## [Text block]
● ● ● ● ● ● ●
In my area they dropped to $350 first so I went and grabbed one. After a couple weeks the rest dropped to $109. I bought one for $109, left it in the box, and then returned it to another store using the receipt for the $350 unit and got my money back. A little bit of a greasy move, but at the end of the day I got the smoker and Walmart got the $109 they were asking for it.


----------



## masssmoke (Feb 21, 2019)

thanks for all the info.  I can't believe the mark downs that Walmart sometimes does.  
i will keep monitoring.  I suspect that maybe they won't mark down much with spring coming soon


----------



## RCAlan (Feb 21, 2019)

masssmoke said:


> thanks for all the info.  I can't believe the mark downs that Walmart sometimes does.
> i will keep monitoring.  I suspect that maybe they won't mark down much with spring coming soon



The PB Whiskey Still is a new model PB pellet grill, but to me it’s kinda on the level just above the PB Tailgater...  If You were to see both, the PB Copperhead 5 and the PB Whiskey Still side by side, there’s no comparison.  It’s almost like comparing a Mercedes to a FIAT...  The Whiskey Still’s hopper holds 15lbs of pellets and has 750 sq inches of cooking space for $345.00.  The Copperhead 5 holds up to 60lbs of pellets and has over 1600 square inches of cooking space for $199.00 and it’s in your area.  Dimension/size wise/ foot print, they both take up about the same amount of space. And both come with 5 year warranties.  You do the math...  You wait to long, you’ll guess wrong...  “I’ll keep monitoring”..  And miss out on a fantastic deal.

PB Austin XL in SoCal and Always...  Semper Fi


----------



## drunkenmeatfist (Feb 21, 2019)
● ● ● ● ● ● ●
## [Source material]

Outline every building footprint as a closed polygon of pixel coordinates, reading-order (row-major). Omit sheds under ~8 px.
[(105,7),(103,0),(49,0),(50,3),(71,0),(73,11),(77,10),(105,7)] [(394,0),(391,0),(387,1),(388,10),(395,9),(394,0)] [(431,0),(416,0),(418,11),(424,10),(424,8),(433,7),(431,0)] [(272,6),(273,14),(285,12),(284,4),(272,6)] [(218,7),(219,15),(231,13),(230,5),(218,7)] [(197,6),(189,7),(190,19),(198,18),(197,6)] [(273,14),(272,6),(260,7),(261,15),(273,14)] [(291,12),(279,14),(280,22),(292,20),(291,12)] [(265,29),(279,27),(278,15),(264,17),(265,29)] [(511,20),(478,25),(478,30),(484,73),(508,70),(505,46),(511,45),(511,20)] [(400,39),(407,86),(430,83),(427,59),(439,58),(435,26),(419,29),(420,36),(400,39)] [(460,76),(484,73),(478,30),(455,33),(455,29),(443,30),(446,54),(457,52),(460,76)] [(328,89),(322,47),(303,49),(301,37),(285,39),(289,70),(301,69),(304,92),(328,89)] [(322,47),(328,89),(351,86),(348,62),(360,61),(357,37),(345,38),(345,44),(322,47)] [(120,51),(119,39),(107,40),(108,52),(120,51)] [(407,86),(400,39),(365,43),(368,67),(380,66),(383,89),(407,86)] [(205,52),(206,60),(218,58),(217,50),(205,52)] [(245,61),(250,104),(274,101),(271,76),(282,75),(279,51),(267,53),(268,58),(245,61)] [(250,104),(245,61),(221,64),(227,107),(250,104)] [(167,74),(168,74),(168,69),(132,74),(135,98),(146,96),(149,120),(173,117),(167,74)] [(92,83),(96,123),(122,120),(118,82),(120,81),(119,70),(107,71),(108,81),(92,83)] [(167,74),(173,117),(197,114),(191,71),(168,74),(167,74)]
● ● ● ● ● ● ●
## [Task list]
[a] Please return everything in the smoker thread from "In my area they" down to "masssmoke (Feb 21, 2019)", copied word for word.
[b] Answer these on the smoker thread:
(i) What did the first poster pay for the smoker that stayed in its box?
(ii) How many pounds of pellets does the Whiskey Still's hopper hold?
(iii) On what date did masssmoke post?

## [Solutions to the exercise]
[a]
In my area they dropped to $350 first so I went and grabbed one. After a couple weeks the rest dropped to $109. I bought one for $109, left it in the box, and then returned it to another store using the receipt for the $350 unit and got my money back. A little bit of a greasy move, but at the end of the day I got the smoker and Walmart got the $109 they were asking for it.


----------



## masssmoke (Feb 21, 2019)

[b]
(i) $109
(ii) 15 lbs
(iii) Feb 21, 2019